* [Work instruction] Scan the listing below for the string "input" and copy each line where it turns up.

* [Source records]
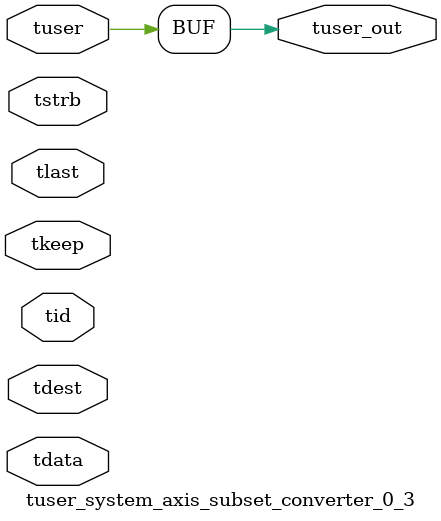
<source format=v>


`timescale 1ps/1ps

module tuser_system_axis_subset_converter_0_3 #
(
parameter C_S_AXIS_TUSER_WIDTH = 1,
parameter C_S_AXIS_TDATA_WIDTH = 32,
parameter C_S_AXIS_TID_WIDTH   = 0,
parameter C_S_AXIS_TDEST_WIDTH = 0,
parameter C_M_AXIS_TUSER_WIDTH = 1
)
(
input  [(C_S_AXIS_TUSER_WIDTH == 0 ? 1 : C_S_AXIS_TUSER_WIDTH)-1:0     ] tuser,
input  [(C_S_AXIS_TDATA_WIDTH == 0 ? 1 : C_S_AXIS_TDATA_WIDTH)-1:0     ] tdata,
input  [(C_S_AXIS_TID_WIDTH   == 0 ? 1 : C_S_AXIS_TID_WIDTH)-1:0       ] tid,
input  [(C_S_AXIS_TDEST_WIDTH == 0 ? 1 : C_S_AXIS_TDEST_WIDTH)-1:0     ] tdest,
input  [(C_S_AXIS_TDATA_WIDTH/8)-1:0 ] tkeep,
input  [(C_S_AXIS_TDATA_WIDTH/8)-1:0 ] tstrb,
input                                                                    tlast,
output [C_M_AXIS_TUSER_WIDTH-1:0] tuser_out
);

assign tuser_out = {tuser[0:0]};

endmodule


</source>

---

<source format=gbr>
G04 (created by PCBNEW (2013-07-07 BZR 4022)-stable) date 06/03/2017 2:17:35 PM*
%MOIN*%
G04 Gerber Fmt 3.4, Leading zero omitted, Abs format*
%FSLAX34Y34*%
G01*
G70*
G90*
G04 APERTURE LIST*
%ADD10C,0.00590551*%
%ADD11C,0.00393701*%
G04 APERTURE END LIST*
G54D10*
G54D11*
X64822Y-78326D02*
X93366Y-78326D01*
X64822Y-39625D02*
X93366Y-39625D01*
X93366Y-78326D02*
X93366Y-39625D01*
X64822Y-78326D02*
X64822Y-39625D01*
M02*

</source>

==

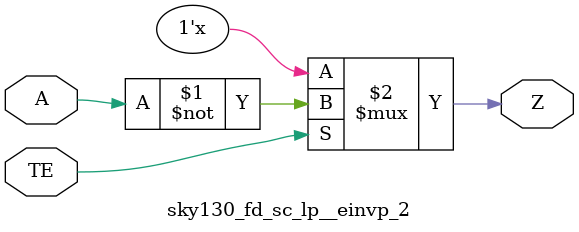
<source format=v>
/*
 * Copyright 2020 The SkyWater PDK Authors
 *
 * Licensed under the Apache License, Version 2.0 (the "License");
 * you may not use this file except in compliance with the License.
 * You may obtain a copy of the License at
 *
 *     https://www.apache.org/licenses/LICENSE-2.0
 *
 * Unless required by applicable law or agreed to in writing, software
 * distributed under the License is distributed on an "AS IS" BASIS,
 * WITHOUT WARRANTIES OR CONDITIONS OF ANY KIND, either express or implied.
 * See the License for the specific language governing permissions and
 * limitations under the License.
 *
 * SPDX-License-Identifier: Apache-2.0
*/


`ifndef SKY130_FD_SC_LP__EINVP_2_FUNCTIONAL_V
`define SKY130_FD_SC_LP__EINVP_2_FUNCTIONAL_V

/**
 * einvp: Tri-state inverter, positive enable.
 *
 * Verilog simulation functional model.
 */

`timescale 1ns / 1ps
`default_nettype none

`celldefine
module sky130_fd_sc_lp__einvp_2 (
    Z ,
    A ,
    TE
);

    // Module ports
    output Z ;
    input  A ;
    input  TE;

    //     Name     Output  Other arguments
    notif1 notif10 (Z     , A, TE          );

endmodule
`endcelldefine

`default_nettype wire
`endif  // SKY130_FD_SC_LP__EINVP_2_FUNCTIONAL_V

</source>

* [Solution for this task]
input  [(C_S_AXIS_TUSER_WIDTH == 0 ? 1 : C_S_AXIS_TUSER_WIDTH)-1:0     ] tuser,
input  [(C_S_AXIS_TDATA_WIDTH == 0 ? 1 : C_S_AXIS_TDATA_WIDTH)-1:0     ] tdata,
input  [(C_S_AXIS_TID_WIDTH   == 0 ? 1 : C_S_AXIS_TID_WIDTH)-1:0       ] tid,
input  [(C_S_AXIS_TDEST_WIDTH == 0 ? 1 : C_S_AXIS_TDEST_WIDTH)-1:0     ] tdest,
input  [(C_S_AXIS_TDATA_WIDTH/8)-1:0 ] tkeep,
input  [(C_S_AXIS_TDATA_WIDTH/8)-1:0 ] tstrb,
input                                                                    tlast,
    input  A ;
    input  TE;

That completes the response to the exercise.